Ha sottolineato nei documenti interni che è estremamente raro che un prodotto minacci la base economica dei suoi principali fornitori, ma l'industria dell'intelligenza artificiale si trova attualmente in questa situazione. Poiché le testate giornalistiche e i creatori di contenuti sono importanti fonti di informazioni per i modelli di intelligenza artificiale, quando questi gruppi vengono colpiti, l’intera catena di fornitura dei contenuti è a rischio.
Il querelante ha anche citato dati interni di Microsoft e ha affermato che i sistemi di risposta AI come Copilot hanno avuto un impatto significativo sul traffico di alcuni siti Web di notizie. In alcuni casi, la percentuale di utenti che fanno clic per accedere alla pagina del New York Times è diminuita di oltre il 90% rispetto ai risultati di ricerca tradizionali.
In effetti, la controversia sulla fonte dei dati di addestramento è diventata una delle sfide legali più importanti nell'attuale settore dell'intelligenza artificiale.
OpenAI ha precedentemente dichiarato pubblicamente che è un compito quasi impossibile addestrare sistemi avanzati di intelligenza artificiale senza alcun contatto con contenuti protetti da copyright.

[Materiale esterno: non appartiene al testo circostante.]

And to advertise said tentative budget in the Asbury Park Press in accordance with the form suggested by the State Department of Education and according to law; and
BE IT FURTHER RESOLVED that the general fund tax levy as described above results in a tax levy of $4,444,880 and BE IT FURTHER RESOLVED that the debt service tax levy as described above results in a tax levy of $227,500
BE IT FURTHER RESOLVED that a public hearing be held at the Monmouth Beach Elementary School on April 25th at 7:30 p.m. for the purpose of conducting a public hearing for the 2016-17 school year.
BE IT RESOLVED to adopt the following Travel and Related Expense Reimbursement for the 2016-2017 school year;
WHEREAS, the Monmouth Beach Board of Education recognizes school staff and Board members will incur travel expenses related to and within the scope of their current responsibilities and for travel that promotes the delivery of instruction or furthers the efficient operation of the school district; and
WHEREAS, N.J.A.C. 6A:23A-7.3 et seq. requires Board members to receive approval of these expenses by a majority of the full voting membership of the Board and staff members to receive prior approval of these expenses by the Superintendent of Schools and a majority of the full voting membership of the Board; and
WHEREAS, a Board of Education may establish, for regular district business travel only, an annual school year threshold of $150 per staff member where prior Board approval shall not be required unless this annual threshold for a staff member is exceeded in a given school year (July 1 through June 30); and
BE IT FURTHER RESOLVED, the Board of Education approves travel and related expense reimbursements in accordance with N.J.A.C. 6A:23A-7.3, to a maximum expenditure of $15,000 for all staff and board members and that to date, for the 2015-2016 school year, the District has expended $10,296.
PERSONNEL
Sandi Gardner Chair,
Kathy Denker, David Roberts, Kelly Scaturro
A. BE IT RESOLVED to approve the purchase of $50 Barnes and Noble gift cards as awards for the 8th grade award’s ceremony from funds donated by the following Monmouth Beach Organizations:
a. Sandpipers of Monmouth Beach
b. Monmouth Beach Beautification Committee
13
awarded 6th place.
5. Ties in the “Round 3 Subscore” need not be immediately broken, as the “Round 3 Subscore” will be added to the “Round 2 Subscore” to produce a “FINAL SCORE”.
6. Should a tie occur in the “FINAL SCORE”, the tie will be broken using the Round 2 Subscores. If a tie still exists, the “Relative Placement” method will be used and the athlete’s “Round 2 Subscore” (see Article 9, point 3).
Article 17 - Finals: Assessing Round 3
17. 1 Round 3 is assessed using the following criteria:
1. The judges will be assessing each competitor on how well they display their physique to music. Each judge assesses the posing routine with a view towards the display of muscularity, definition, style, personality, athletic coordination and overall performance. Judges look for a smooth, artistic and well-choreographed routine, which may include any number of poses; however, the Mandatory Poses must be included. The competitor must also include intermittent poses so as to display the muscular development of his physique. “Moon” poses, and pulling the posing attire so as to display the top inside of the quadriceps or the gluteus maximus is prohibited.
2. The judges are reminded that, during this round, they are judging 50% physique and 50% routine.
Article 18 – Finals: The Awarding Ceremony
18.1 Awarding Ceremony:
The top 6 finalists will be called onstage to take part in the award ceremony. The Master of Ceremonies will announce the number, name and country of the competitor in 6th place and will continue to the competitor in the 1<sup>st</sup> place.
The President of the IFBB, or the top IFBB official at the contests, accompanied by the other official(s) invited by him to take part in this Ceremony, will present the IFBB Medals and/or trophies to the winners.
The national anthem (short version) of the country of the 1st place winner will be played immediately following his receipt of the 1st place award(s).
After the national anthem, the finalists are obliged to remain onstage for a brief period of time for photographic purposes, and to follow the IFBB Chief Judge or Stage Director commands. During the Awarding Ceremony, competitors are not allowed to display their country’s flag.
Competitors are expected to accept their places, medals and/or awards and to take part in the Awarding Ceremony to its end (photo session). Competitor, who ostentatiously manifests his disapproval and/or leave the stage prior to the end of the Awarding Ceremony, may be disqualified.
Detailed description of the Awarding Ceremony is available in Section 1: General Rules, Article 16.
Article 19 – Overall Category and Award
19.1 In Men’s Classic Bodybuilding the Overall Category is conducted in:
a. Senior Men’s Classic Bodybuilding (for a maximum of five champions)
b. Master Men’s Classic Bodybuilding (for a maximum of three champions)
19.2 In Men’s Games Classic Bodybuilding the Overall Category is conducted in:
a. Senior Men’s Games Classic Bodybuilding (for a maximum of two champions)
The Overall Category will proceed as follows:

Anche l’ex dirigente di Meta, Nick Clegg, ha fatto una dichiarazione simile, ritenendo che se le tradizionali regole sul copyright saranno seguite rigorosamente, sarà difficile mantenere lo sviluppo di molti attuali sistemi di intelligenza artificiale.
Allo stesso tempo, molte aziende, tra cui Microsoft, Meta e altre società tecnologiche, continuano a subire critiche dal mondo esterno a causa di problemi con la fonte dei dati di formazione. Alcune aziende sono state accusate di utilizzare contenuti utente, librerie di codici, articoli, immagini e altre risorse online per addestrare modelli, spesso senza autorizzazione esplicita o compenso da parte dei relativi creatori.
Mentre la causa legale del New York Times continua, sempre più documenti interni vengono resi pubblici. Gli esperti del settore ritengono che questi materiali non siano solo legati all’esito del contenzioso sul copyright affrontato da Microsoft e OpenAI, ma potrebbero anche influenzare la futura direzione normativa globale sulla formazione sull’intelligenza artificiale, sulla protezione della proprietà intellettuale e sulla distribuzione dei diritti e degli interessi dei produttori di contenuti.
Attualmente i casi rilevanti sono ancora in fase di revisione. Indipendentemente dal verdetto finale, questa controversia legale sulla legalità della formazione sull’intelligenza artificiale sta diventando una pietra miliare importante nel determinare le future regole di sviluppo dell’industria dell’intelligenza artificiale.